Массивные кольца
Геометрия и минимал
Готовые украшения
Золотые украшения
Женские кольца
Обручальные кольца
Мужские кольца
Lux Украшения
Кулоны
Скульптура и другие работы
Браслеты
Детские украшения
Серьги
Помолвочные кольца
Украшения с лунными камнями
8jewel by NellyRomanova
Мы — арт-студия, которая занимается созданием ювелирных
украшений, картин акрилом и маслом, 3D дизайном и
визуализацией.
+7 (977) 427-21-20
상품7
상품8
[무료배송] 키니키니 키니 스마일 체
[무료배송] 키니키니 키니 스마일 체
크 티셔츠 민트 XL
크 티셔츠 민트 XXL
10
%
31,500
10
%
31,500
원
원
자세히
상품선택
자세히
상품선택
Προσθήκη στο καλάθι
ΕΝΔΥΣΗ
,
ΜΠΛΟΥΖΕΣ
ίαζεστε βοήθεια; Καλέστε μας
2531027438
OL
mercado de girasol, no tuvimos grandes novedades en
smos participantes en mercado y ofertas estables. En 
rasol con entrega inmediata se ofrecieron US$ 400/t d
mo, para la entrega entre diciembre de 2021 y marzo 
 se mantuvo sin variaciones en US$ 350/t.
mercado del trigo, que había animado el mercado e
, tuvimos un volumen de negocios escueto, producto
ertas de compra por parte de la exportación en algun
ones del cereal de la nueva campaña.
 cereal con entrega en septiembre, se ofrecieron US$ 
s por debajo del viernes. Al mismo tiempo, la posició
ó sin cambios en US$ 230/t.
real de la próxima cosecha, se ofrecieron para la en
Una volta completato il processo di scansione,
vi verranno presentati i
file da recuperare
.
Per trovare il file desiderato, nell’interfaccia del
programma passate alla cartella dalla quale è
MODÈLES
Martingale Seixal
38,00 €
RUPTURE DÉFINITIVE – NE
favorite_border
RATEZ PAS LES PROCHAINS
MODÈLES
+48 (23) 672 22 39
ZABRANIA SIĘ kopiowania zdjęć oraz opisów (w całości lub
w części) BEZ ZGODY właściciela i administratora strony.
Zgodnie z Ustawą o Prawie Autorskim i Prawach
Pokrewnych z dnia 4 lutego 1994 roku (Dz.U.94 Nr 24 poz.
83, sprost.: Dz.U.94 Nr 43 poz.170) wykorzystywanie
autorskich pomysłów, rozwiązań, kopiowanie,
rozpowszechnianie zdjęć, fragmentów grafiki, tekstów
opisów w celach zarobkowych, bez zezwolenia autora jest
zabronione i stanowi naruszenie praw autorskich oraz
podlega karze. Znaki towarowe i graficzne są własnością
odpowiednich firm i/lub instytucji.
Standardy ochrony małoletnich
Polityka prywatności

- - - -

:: TASK DETAILS ::
Would you print exactly, and only, the lines of the data above from the line with "RUPTURE DÉFINITIVE – NE" through the line with "83, sprost.: Dz.U.94", inclusive?

:: OUTPUT OF THE TASK ::
RUPTURE DÉFINITIVE – NE
favorite_border
RATEZ PAS LES PROCHAINS
MODÈLES
+48 (23) 672 22 39
ZABRANIA SIĘ kopiowania zdjęć oraz opisów (w całości lub
w części) BEZ ZGODY właściciela i administratora strony.
Zgodnie z Ustawą o Prawie Autorskim i Prawach
Pokrewnych z dnia 4 lutego 1994 roku (Dz.U.94 Nr 24 poz.
83, sprost.: Dz.U.94 Nr 43 poz.170) wykorzystywanie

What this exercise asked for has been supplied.